= What you are asked to do =
Copy every line of text in the records below word for word, leaving out the pictures.

** Records shown follows **

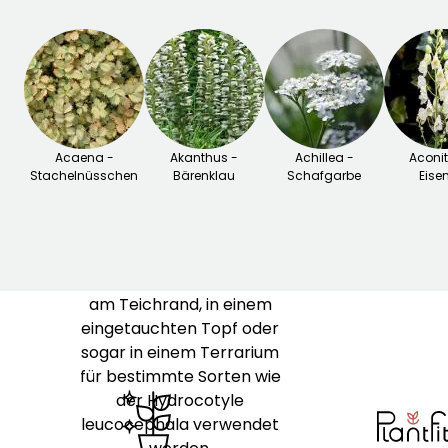
einfach feuchten Böden
bildet.
Der
Wassernabel
, auch als
Wasserhahnenfuß
bekannt, ist eine
aquatische Staude oder
Acaena -
Pflanze für feuchte
Akanthus -
Achillea -
Aconi
Stachelnüsschen
Bärenklau
Schafgarbe
Eise
Uferbereiche
, die in voller
Sonne oder Halbschatten
gedeiht. Sie ist einfach im
ständig feuchten Boden zu
kultivieren und kann sowohl
am Teichrand, in einem
eingetauchten Topf oder
sogar in einem Terrarium
für bestimmte Sorten wie
der Hydrocotyle
leucocephala verwendet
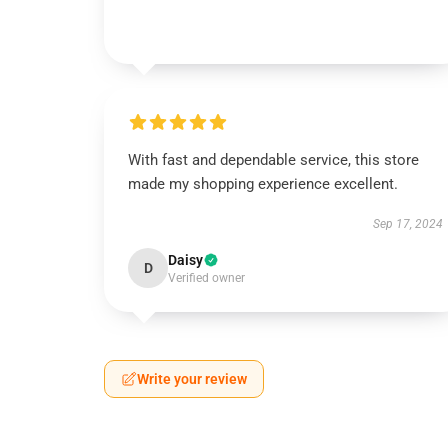
With fast and dependable service, this store
made my shopping experience excellent.
Sep 17, 2024
Daisy
D
Verified owner
Write your review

** End of Records shown **

= Result of the exercise =
einfach feuchten Böden
bildet.
Der
Wassernabel
, auch als
Wasserhahnenfuß
bekannt, ist eine
aquatische Staude oder
Acaena -
Pflanze für feuchte
Akanthus -
Achillea -
Aconi
Stachelnüsschen
Bärenklau
Schafgarbe
Eise
Uferbereiche
, die in voller
Sonne oder Halbschatten
gedeiht. Sie ist einfach im
ständig feuchten Boden zu
kultivieren und kann sowohl
am Teichrand, in einem
eingetauchten Topf oder
sogar in einem Terrarium
für bestimmte Sorten wie
der Hydrocotyle
leucocephala verwendet
With fast and dependable service, this store
made my shopping experience excellent.
Sep 17, 2024
Daisy
D
Verified owner
Write your review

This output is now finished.